On Wednesday, South Africa’s government released the national budget for the 2018 fiscal year. The government projects expenditures to amount to 1.56 trillion rand (R) ($121.16 billion) and the projected revenue to increase by 7 percent to R1.41 trillion ($109.51 billion). Finance Minister Pravin Gordhan announced that in order to fill the budget deficit, which amounts to 3.1 percent of GDP, taxes on the wealthy and taxes on particular goods (e.g., alcohol and tobacco) will be raised. Following the creation of a new tax bracket, South Africans earning more than 1.5 million rand ($116,574) will be subject to a 45 percent personal income tax (PIT) rate. The previous top bracket of 41 percent had been set at R701,301 ($54,498). The South African Treasury also discussed a hike in the value-added tax (VAT), but decided to abstain from making any significant change.
South Africa has the fourth-highest personal income tax rate in sub-Saharan Africa, followed by Chad (60 percent), Ivory Coast (60 percent), and Zimbabwe (50 percent). Contrary to the corporate income and value-added tax rates, the personal income tax is the only tax rate that has been modified in the last 5 years (Figure 1). In 2016, the PIT rate increased by 1 percentage point.
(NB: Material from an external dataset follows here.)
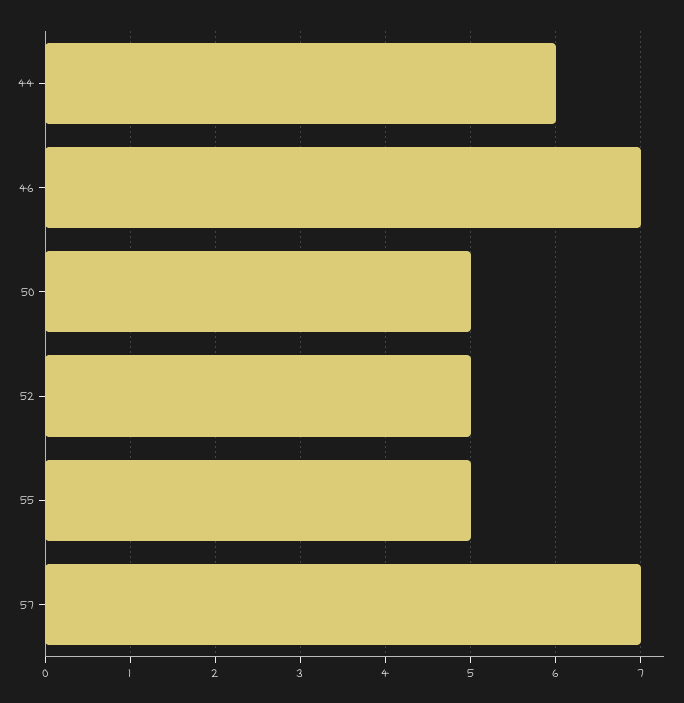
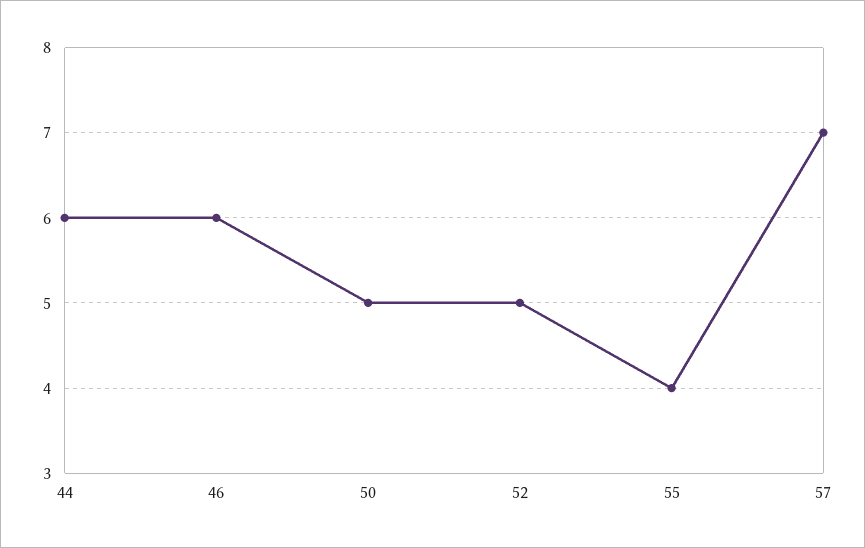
46: 7 -> 6
55: 5 -> 4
The amount of tax revenue collected through the PIT increased by 10 percent between 2015 and 2016. For reference, the percentage increase between 2014 and 2015 was 13.8 percent, despite the lack of an increase in the tax rate.
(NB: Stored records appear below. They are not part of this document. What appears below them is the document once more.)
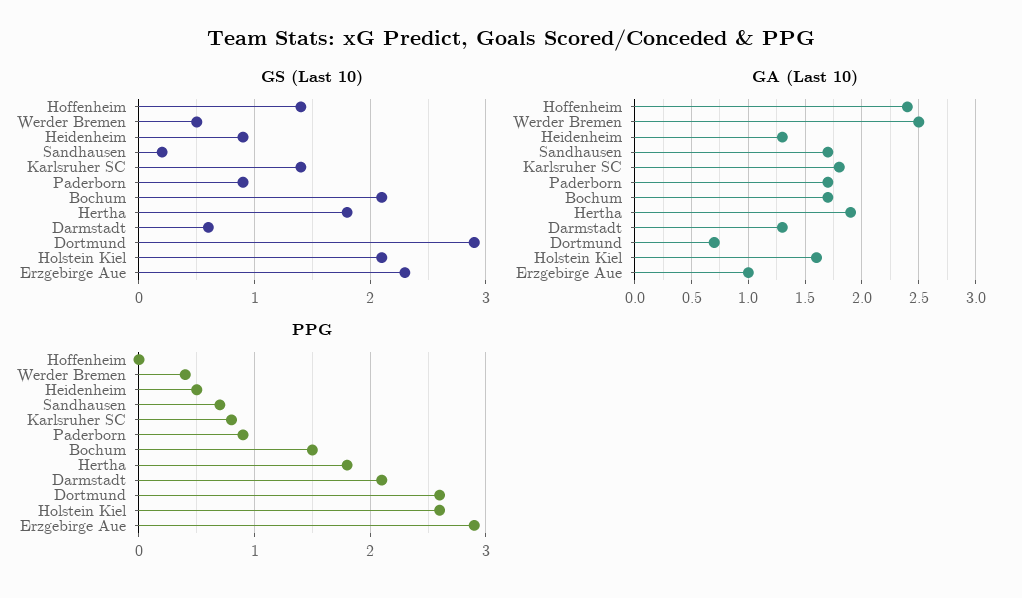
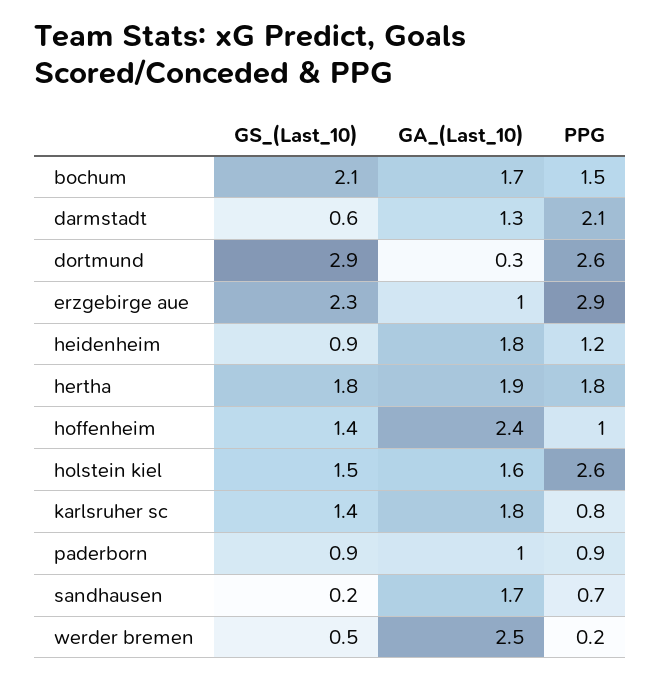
GS (Last 10), Holstein Kiel: 2.1 -> 1.5
GA (Last 10), Heidenheim: 1.3 -> 1.8
GA (Last 10), Paderborn: 1.7 -> 1
GA (Last 10), Dortmund: 0.7 -> 0.3
PPG, Hoffenheim: 0 -> 1
PPG, Werder Bremen: 0.4 -> 0.2
PPG, Heidenheim: 0.5 -> 1.2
Figure 1: South African tax rates, 2014-2018
Taxes collected through the personal income tax make up the largest share of South Africa’s tax revenue. This has been consistent throughout the last two decades (Figure 2). In 2000, notably, 43 percent of tax revenue was collected through the PIT. This percentage consistently declined until 2007, but increased after the 2008 financial crisis. The new tax rate is expected to affect 100,000 taxpayers, and will raise an extra R16.5 billion ($1.28 billion.)